RECORD SET:
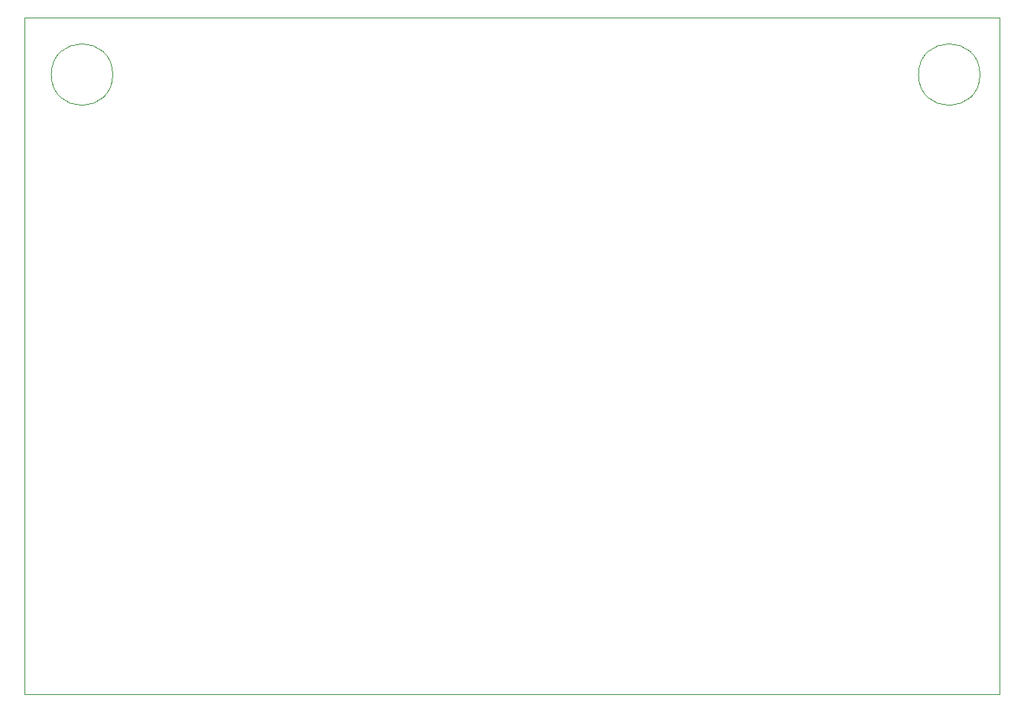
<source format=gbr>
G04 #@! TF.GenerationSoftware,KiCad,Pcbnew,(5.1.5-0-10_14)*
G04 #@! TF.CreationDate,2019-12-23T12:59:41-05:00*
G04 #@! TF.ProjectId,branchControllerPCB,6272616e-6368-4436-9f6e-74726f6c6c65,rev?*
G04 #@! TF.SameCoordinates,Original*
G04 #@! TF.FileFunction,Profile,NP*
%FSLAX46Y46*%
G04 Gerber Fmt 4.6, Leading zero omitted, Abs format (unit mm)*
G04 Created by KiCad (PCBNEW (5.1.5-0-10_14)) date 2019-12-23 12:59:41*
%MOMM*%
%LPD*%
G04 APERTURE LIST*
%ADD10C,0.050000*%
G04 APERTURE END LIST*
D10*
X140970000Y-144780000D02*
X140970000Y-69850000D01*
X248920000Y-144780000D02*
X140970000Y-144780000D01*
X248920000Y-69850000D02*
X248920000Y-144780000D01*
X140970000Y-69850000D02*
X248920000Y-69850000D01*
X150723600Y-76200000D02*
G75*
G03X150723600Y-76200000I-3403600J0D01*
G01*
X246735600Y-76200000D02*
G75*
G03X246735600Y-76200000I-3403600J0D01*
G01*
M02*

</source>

TASK STATEMENT: Word for word, restate the whole listing and drop the images.

COMPLETED TASK:
<source format=gbr>
G04 #@! TF.GenerationSoftware,KiCad,Pcbnew,(5.1.5-0-10_14)*
G04 #@! TF.CreationDate,2019-12-23T12:59:41-05:00*
G04 #@! TF.ProjectId,branchControllerPCB,6272616e-6368-4436-9f6e-74726f6c6c65,rev?*
G04 #@! TF.SameCoordinates,Original*
G04 #@! TF.FileFunction,Profile,NP*
%FSLAX46Y46*%
G04 Gerber Fmt 4.6, Leading zero omitted, Abs format (unit mm)*
G04 Created by KiCad (PCBNEW (5.1.5-0-10_14)) date 2019-12-23 12:59:41*
%MOMM*%
%LPD*%
G04 APERTURE LIST*
%ADD10C,0.050000*%
G04 APERTURE END LIST*
D10*
X140970000Y-144780000D02*
X140970000Y-69850000D01*
X248920000Y-144780000D02*
X140970000Y-144780000D01*
X248920000Y-69850000D02*
X248920000Y-144780000D01*
X140970000Y-69850000D02*
X248920000Y-69850000D01*
X150723600Y-76200000D02*
G75*
G03X150723600Y-76200000I-3403600J0D01*
G01*
X246735600Y-76200000D02*
G75*
G03X246735600Y-76200000I-3403600J0D01*
G01*
M02*

</source>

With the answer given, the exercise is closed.